Segment Open
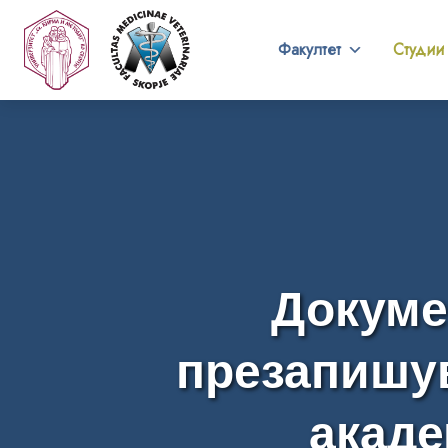
Факултет
Студии
Докуме
презапишув
акаде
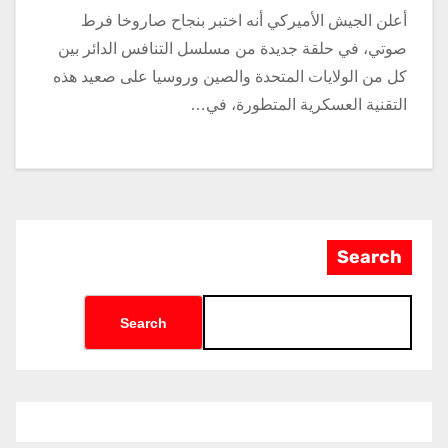
أعلن الجيش الأميركي أنه اختبر بنجاح صاروخا فرط
صوتي، في حلقة جديدة من مسلسل التنافس الدائر بين
كل من الولايات المتحدة والصين وروسيا على صعيد هذه
التقنية العسكرية المتطورة، في…
Search
Search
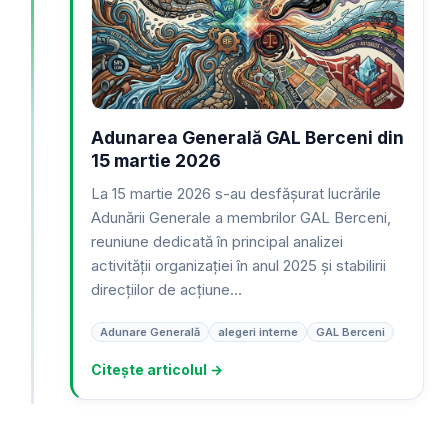
Adunarea Generală GAL Berceni din
15 martie 2026
La 15 martie 2026 s-au desfășurat lucrările
Adunării Generale a membrilor GAL Berceni,
reuniune dedicată în principal analizei
activității organizației în anul 2025 și stabilirii
direcțiilor de acțiune…
Adunare Generală
alegeri interne
GAL Berceni
Citește articolul →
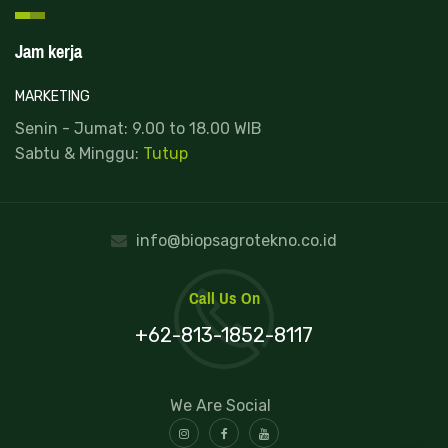
Jam kerja
MARKETING
Senin - Jumat: 9.00 to 18.00 WIB
Sabtu & Minggu:
Tutup
info@biopsagrotekno.co.id
Call Us On
+62-813-1852-8117
We Are Social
Segment Closed
Format the text lines from all the rows above as a JSON list of strings, one string per line, skipping blank lines. Omit the pictures.

- SOLUTION BELOW -
[
  "Факултет",
  "Студии",
  "Докуме",
  "презапишув",
  "акаде",
  "أعلن الجيش الأميركي أنه اختبر بنجاح صاروخا فرط",
  "صوتي، في حلقة جديدة من مسلسل التنافس الدائر بين",
  "كل من الولايات المتحدة والصين وروسيا على صعيد هذه",
  "التقنية العسكرية المتطورة، في…",
  "Search",
  "Search",
  "Adunarea Generală GAL Berceni din",
  "15 martie 2026",
  "La 15 martie 2026 s-au desfășurat lucrările",
  "Adunării Generale a membrilor GAL Berceni,",
  "reuniune dedicată în principal analizei",
  "activității organizației în anul 2025 și stabilirii",
  "direcțiilor de acțiune…",
  "Adunare Generală",
  "alegeri interne",
  "GAL Berceni",
  "Citește articolul →",
  "Jam kerja",
  "MARKETING",
  "Senin - Jumat: 9.00 to 18.00 WIB",
  "Sabtu & Minggu:",
  "Tutup",
  "info@biopsagrotekno.co.id",
  "Call Us On",
  "+62-813-1852-8117",
  "We Are Social"
]